→ **Text segment**:
● ● ● ● ●

When, in a brief period of school history that did not involve the Tudors, our attention turned to British campaigns for suffrage, we were told that the vote was “given” to some women in 1918 because of their “good behaviour” in 1914-18. This is a moral tale that to this day makes me furious: the idea that it is legitimate for some groups to “own” and dispense the right to vote.
June Purvis has documented the way in which this specious legitimacy was forcibly challenged by Christabel Pankhurst and her followers in the Women’s Social and Political Union. Members of the WSPU became the “unrespectable” campaigners for the extension of the franchise. Their tactics often resulted in those minor infringements to public order and property that the state likes to characterise as fundamental to social stability. But, more than that, this branch of the campaigns for suffrage endorsed that central value of the 20th century, the universality of legal and civil rights. In this, and for this, Christabel Pankhurst and her members should occupy a central place in history. Moreover, their achievements should not be taught to demonstrate the eventual “right thinking” of ruling groups but as the result of struggle and challenge.

● ● ● ● ●

Dataset items

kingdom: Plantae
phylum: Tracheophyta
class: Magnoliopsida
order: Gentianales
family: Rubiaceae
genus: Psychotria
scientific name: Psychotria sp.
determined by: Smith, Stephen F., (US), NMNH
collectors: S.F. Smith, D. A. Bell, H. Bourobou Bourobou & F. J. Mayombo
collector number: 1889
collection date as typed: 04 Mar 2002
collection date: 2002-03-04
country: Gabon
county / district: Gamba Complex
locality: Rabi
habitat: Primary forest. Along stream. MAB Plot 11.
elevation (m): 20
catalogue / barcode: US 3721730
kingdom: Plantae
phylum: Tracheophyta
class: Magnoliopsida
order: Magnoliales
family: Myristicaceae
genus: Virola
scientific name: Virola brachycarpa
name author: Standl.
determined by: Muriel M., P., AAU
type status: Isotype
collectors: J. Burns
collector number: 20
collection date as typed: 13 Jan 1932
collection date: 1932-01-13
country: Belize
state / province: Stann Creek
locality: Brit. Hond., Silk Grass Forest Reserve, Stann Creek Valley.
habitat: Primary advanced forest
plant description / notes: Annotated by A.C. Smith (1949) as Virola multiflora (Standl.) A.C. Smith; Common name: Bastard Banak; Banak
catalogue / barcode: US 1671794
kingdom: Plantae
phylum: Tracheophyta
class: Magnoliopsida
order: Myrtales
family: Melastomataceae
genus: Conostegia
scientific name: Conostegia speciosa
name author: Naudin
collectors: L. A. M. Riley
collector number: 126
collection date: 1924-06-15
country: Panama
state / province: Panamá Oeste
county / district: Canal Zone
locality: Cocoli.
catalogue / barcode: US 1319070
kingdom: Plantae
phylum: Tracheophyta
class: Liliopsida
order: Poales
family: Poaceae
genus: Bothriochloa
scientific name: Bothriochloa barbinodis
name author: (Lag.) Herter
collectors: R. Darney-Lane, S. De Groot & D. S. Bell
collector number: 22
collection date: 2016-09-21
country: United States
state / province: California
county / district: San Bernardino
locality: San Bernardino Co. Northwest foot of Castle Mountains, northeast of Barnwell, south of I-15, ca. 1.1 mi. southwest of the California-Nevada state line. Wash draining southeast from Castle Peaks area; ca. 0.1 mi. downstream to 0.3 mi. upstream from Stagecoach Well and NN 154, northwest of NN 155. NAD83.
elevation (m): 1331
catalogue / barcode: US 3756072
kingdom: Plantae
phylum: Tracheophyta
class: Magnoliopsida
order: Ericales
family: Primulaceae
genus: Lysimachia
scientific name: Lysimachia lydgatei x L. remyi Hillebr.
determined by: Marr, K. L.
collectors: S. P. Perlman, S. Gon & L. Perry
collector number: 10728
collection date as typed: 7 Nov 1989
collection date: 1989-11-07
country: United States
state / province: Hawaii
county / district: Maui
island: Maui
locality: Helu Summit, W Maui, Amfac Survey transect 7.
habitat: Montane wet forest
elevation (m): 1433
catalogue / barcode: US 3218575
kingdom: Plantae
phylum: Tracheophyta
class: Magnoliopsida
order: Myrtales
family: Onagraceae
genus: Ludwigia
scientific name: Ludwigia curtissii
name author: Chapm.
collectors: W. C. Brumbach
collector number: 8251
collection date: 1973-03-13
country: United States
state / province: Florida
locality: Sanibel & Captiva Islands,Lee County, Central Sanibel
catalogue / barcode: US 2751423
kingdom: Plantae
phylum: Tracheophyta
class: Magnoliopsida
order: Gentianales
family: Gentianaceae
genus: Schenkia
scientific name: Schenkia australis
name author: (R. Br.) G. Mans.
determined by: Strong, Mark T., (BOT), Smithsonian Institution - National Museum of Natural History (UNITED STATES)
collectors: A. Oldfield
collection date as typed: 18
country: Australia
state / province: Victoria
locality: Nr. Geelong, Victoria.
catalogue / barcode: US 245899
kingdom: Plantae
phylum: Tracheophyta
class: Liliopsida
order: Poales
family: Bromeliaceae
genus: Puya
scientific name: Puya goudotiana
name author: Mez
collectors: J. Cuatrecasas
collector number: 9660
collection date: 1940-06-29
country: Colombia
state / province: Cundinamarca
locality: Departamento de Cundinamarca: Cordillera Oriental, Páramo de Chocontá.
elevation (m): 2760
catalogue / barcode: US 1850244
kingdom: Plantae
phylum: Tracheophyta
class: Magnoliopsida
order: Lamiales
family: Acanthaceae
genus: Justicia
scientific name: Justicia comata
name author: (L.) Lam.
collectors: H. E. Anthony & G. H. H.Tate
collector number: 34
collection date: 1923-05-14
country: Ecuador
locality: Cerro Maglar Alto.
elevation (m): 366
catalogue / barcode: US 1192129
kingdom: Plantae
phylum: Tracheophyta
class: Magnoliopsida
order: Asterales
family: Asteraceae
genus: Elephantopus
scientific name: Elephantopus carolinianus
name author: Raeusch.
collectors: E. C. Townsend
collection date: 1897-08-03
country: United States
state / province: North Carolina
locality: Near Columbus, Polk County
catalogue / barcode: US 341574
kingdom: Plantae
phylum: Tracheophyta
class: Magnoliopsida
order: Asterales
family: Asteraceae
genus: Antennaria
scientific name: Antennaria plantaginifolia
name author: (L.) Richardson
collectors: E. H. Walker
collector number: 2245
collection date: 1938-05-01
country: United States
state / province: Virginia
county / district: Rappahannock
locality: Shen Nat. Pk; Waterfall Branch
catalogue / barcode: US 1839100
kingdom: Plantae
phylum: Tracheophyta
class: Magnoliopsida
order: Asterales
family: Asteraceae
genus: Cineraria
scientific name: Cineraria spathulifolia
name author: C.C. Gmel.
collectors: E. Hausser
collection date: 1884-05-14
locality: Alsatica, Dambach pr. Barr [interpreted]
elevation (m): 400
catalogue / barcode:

● ● ● ● ●

→ **Set exercise A**:
Please answer these questions from the passage on women's suffrage:
(i) In what year does the school account say the vote was "given" to some women?
(ii) In what organization were Christabel Pankhurst and her followers?
(iii) What central value of the 20th century does the passage say this branch of the suffrage campaigns endorsed?
→ **Set exercise B**: Reproduce word for word the part of the passage on women's suffrage between "June Purvis has" and "struggle and challenge.", inclusive.

→ **Correct output A**:
(i) 1918
(ii) The Women's Social and Political Union (WSPU)
(iii) The universality of legal and civil rights

→ **Correct output B**:
June Purvis has documented the way in which this specious legitimacy was forcibly challenged by Christabel Pankhurst and her followers in the Women’s Social and Political Union. Members of the WSPU became the “unrespectable” campaigners for the extension of the franchise. Their tactics often resulted in those minor infringements to public order and property that the state likes to characterise as fundamental to social stability. But, more than that, this branch of the campaigns for suffrage endorsed that central value of the 20th century, the universality of legal and civil rights. In this, and for this, Christabel Pankhurst and her members should occupy a central place in history. Moreover, their achievements should not be taught to demonstrate the eventual “right thinking” of ruling groups but as the result of struggle and challenge.